For many higher education institutions, like the University of California (UC), the fiscal losses are growing as the health emergency extends, precipitating the need for a tuition increase. As reported in a December 12 Los Angeles Times article:
Systemwide, UC took a $2.7-billion financial hit between March and October — about 6.5% of its $41.6-billion operating budget, mainly from lost income from medical centers, housing and dining, and added costs for coronavirus testing, tracing, personal protective equipment, deep cleaning and the move to online instruction.Los Angeles Times, December 12, 2020
Additionally, given the loss of state tax revenues, UC leaders expect a
$300.8-million proposed state budget cut this yearLos Angeles Times, December 12, 2020
Thus, as discussed in Fiscal Reckoning Dead Ahead and Educational Investing Quagmire, public university officials, like the UC administrators, will contend with both tuition revenue declines and state subsidy decreases. (Notably, pre-March 2020, average state subsidies for higher education were still less than 2009, having not recovered from the last economic downturn during The Great Financial Crisis).
As a result:
Chancellors and senior leaders at five of the nine UC undergraduate campuses told The Times that the staggering financial hit to their operations triggered by the coronavirus crisis and a $300.8-million proposed state budget cut this year have underscored the pressing need to open talks about tuition rates — which regents have increased just once for California students since 2011.Los Angeles Times, December 12, 2020
While no formal proposals to increase tuition have been discussed by the UC Regents, the statewide board who decides if the $12,570 UC in-state resident tuition will be raised, current and potential UC students would be prudent to prepare for tuition increases as early as Fall 2022. Additionally, as fiscal deficits grow, students would be smart to plan for reduced student support services, like career advising, as well a diminished quality of their education, if staff and faculty layoffs are necessary.

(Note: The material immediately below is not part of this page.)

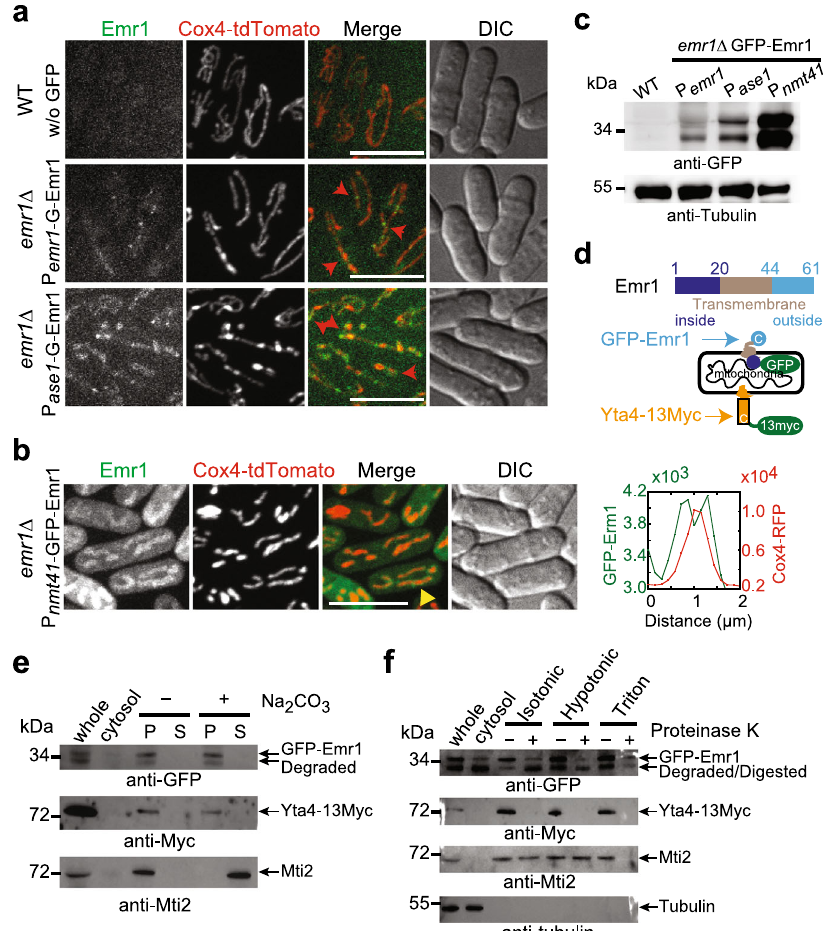
Fig. 2 Emr1 is a mitochondrial outer membrane protein. a Maximum projection images of WT cells expressing only Cox4-tdTomato or emr1 Δ cells expressing Cox4-tdTomato and GFP-Emr1 either from emr1 ’ s own promoter (P emr1 ) or an ase1 promoter (P ase1 ). Emr1 localized along mitochondria and enriched at some places as foci (red arrows) (See supplementary Fig. 2 for all Z-stack images). Scale bar, 10 μ m. b Maximum projection images of emr1 Δ cells expressing Cox4-tdTomato and GFP-Emr1 from the nmt41 promoter (P nmt41 ) in EMM5S medium without thiamine. Line-scan intensity measurement was performed perpendicularly along the mitochondria marked by the yellow arrowhead and the measurement data is shown as a plot graph on the right of the image. Scale bar, 10 μ m. c Western blotting assays. The expression levels of GFP-Emr1 as shown in a and b were analyzed by western blotting with antibodies against GFP and tubulin, respectively. d Domain structure of Emr1. A diagram illustrates the localization of GFP-Emr1 and Yta4-13Myc (Msp1 in budding yeast, containing a transmembrane domain at the N-terminus) on the mitochondrial outer membrane. C indicates the C-termini of proteins. e Carbonate extraction of isolated mitochondria from cells expressing GFP-Emr1 and Yta4-13Myc. whole and cytosol indicates whole-cell lysate and the cytosol fraction from mitochondria isolation, respectively; P and S indicate insoluble membrane and soluble fractions, respectively; − and + indicate the absence and presence of sodium carbonate, respectively. Similar to Yta4-13Myc, GFP-Emr1 is present in the insoluble membrane fractions. Mti2 is a mitochondrial matrix protein. Western blotting assays were performed with antibodies against GFP, Myc, and Mti2, respectively. f Proteinase K digestion assays. whole and cytosol indicate whole-cell lysate and the cytosol fraction from mitochondria isolation, respectively. Isolated mitochondria from cells expressing GFP-Emr1 and Yta4-13Myc were incubated in the isotonic buffer (indicated as Isotonic ), hypotonic buffer (indicated as Hypotonic ), or hypotonic buffer containing 1% Triton X-100 (indicated as Triton ), followed by digestion with proteinase K. The absence and presence of proteinase K are indicated by − and + , respectively. Western blotting assays were performed with antibodies against GFP, Myc, Mti2, and tubulin,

Given students’ current dismay about their college educations, discussions about tuition increases may be ill-timed, yet necessary. The question is: will students continue to pay more for college believing that a college degree is necessary for economic prosperity? As more young college graduates move home, are underemployed (working jobs that don’t require a college degree) and possibly saddled with student debt, delaying their household formation, like marriage or buying a house, will demand for a college education remain steady?